§ Given text
* * *
- Location in Bay County and the state of Florida
- Coordinates: 30°14′59″N 85°56′22″W﻿ / ﻿30.24972°N 85.93944°W
- Country: United States
- State: Florida
- County: Bay

Area
- • Total: 2.74 sq mi (7.09 km^{2})
- • Land: 2.51 sq mi (6.51 km^{2})
- • Water: 0.22 sq mi (0.58 km^{2})
- Elevation: 23 ft (7.0 m)

Population (2020)
- • Total: 4,330
- • Density: 1,723.7/sq mi (665.52/km^{2})
- Time zone: UTC−06:00 (Central (CST))
- • Summer (DST): UTC−05:00 (CDT)
- FIPS code: 12-37500
- GNIS feature ID: 2403186

= Laguna Beach, Florida =

Laguna Beach is a census-designated place (CDP) in Bay County, Florida, United States. The population was 4,330 at the 2020 census, up from 3,932 at the 2010 census. It is part of the Panama City-Panama City Beach, Florida Metropolitan Statistical Area. Laguna Beach was named for the many coastal dune lakes unique to this area of Northwest Florida.

==Geography==
According to the United States Census Bureau, the CDP has a total area of 6.8 km2, of which 6.2 km2 is land and 0.6 km2, or 8.52%, is water.
* * *
§ Data extracts
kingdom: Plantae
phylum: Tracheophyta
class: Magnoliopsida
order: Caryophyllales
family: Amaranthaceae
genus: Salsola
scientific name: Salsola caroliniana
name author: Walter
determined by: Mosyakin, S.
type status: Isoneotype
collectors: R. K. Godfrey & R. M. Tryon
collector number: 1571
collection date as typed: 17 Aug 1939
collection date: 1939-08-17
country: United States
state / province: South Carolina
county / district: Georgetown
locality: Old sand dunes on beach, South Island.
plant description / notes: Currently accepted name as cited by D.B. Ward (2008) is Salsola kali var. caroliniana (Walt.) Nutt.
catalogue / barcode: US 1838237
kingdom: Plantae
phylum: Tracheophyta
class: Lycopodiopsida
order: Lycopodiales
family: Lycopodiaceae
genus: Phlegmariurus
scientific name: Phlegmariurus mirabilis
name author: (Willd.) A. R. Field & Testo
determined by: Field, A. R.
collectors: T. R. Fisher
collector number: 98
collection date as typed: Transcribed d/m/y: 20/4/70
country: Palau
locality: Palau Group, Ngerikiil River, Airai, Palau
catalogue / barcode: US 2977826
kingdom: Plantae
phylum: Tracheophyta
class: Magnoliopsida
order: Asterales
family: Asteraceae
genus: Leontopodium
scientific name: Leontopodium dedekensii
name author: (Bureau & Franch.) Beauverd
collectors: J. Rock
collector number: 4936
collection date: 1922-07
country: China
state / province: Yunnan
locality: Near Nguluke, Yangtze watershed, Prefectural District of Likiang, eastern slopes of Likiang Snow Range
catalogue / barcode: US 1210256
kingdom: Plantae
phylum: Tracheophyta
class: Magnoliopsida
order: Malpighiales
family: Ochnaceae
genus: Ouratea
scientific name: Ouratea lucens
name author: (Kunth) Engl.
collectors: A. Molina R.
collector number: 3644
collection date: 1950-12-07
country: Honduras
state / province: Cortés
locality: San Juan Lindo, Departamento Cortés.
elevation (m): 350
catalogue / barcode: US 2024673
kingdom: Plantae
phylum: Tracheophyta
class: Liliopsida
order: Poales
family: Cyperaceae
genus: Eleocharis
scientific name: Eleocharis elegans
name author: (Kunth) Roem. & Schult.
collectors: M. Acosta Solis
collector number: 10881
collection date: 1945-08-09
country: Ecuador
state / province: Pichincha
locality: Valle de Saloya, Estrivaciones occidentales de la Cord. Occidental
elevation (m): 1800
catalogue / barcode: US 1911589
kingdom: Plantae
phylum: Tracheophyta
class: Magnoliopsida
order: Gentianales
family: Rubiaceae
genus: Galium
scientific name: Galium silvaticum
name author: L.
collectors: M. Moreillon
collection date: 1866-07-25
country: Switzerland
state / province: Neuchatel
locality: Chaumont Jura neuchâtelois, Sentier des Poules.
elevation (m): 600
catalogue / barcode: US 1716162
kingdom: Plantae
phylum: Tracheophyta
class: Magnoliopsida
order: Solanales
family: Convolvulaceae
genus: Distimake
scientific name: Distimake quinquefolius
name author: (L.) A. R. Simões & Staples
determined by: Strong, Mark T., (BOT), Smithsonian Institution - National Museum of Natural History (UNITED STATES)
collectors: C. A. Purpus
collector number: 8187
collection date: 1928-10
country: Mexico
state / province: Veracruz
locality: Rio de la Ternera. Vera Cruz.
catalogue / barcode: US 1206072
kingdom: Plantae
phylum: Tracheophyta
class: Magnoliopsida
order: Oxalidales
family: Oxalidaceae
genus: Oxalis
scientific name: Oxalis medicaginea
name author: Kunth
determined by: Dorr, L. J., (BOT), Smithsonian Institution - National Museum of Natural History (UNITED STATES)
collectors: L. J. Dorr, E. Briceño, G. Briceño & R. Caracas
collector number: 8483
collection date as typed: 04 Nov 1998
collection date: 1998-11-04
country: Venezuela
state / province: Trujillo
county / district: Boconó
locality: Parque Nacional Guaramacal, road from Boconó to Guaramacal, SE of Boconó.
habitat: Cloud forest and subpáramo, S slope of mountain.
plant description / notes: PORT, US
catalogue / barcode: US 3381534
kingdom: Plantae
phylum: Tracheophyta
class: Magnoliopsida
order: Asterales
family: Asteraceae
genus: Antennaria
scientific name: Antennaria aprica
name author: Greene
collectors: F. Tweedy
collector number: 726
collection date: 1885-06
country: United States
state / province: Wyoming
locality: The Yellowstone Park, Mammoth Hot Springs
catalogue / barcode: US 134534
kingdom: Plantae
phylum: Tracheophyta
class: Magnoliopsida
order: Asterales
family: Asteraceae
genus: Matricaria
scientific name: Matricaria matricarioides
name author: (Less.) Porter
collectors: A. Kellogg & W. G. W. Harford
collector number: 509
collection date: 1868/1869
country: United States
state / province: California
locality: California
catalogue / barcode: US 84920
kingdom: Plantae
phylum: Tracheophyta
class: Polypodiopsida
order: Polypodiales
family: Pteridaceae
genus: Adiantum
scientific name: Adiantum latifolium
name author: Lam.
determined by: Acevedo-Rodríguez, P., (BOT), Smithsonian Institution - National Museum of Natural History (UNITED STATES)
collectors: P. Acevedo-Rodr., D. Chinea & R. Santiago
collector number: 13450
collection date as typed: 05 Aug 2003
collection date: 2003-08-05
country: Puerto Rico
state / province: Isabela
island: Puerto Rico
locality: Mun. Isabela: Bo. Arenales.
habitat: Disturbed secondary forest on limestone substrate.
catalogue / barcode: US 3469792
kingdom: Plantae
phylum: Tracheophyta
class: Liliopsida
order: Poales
* * *
§ Problems to solve
1. According to the text about Laguna Beach, Florida, what was the place named for?
2. Resume the text about Laguna Beach, Florida, right after its last sentence and write what comes next.

§ Answers provided
1. The many coastal dune lakes unique to that area of Northwest Florida.

2.
==Demographics==

Historical population
| Census | Pop. | Note | %± |
| 1990 | 1,876 |  | — |
| 2000 | 2,909 |  | 55.1% |
| 2010 | 3,932 |  | 35.2% |
| 2020 | 4,330 |  | 10.1% |
U.S. Decennial Census

===2020 census===
As of the 2020 census, Laguna Beach had a population of 4,330. The median age was 54.0 years. 12.6% of residents were under the age of 18 and 27.9% of residents were 65 years of age or older. For every 100 females there were 96.6 males, and for every 100 females age 18 and over there were 95.3 males age 18 and over.

100.0% of residents lived in urban areas, while 0.0% lived in rural areas.

There were 2,121 households in Laguna Beach, of which 16.5% had children under the age of 18 living in them. Of all households, 43.5% were married-couple households, 21.0% were households with a male householder and no spouse or partner present, and 27.3% were households with a female householder and no spouse or partner present. About 34.4% of all households were made up of individuals and 14.6% had someone living alone who was 65 years of age or older.

There were 5,219 housing units, of which 59.4% were vacant. The homeowner vacancy rate was 3.4% and the rental vacancy rate was 29.6%.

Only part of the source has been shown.